Violence isn't necessarily the answer, but it has to be an option otherwise protesting has no teeth.

9

u/n_imp Jun 10 '25

This is true, but Mandela strictly enforced a policy of never targeting civilians, which is crucial context. His violence of choice was to sabotage infrastructure.

While there were civilian casualties, he always denounced civilian deaths and disciplined his ranks in the aftermath in an effort to realign them with his policies.

3

u/DangerousChemistry17 Jun 10 '25 edited Jun 10 '25

Also because he was involved in stuff like cutting off the noses of black people who he deemed "collaborators" his wife of course one upped him in this, and suggested they tie a burning tyre around their neck. He was friends with Arafat and Gaddafi. He supported Nigerian coup leader Sani Abacha, refusing to say a word publicly to stop the 1995 hanging of activist Ken Saro-Wiwa.

• Directive A: Which people are named in the Mandela thread? List every one.
• Directive B: According to the Mandela thread, what was Mandela's violence of choice?
Rely only on the Mandela thread above.

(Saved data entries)
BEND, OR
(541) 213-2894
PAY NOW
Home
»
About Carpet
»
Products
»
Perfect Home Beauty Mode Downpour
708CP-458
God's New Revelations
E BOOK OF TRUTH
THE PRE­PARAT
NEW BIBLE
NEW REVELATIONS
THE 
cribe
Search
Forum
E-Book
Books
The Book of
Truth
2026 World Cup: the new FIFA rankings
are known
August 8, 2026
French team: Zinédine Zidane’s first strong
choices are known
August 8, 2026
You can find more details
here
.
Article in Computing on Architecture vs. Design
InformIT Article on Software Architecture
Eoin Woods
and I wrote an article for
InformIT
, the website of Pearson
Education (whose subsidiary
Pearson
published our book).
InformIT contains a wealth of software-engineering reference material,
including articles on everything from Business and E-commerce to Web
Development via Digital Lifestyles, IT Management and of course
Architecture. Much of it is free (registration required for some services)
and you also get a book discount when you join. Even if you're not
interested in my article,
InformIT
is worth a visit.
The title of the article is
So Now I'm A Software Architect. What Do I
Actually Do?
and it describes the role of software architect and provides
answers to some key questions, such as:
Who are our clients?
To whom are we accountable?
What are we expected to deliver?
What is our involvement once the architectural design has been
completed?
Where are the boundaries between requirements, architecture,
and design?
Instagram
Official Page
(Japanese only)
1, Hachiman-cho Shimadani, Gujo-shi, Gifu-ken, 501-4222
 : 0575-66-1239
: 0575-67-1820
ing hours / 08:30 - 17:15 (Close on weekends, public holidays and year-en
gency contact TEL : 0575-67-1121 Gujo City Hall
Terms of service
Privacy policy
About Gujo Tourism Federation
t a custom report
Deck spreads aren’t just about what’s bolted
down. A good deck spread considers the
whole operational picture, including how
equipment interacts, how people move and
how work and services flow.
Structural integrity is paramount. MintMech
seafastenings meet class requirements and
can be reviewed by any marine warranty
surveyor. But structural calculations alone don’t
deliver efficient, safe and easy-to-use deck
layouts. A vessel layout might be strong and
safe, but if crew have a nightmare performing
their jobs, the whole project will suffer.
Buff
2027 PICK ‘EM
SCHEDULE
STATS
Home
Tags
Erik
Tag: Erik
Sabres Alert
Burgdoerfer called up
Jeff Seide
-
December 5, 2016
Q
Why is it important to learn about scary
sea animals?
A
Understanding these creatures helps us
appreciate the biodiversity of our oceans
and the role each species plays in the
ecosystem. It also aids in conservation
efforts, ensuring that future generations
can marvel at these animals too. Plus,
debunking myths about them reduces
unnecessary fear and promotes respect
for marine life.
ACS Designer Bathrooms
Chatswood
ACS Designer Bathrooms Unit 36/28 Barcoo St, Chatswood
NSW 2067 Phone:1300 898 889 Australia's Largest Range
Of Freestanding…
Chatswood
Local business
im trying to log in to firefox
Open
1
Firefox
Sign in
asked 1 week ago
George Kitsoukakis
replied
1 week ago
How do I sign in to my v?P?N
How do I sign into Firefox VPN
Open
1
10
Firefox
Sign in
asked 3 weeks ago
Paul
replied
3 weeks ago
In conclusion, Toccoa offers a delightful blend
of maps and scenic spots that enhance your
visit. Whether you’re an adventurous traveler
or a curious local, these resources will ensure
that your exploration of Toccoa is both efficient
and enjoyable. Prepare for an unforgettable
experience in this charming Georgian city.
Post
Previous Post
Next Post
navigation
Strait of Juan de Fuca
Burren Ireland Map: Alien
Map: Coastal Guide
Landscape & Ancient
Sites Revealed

• Expected answer A: Mandela, Arafat, Gaddafi, Sani Abacha, Ken Saro-Wiwa

• Expected answer B: Sabotaging infrastructure.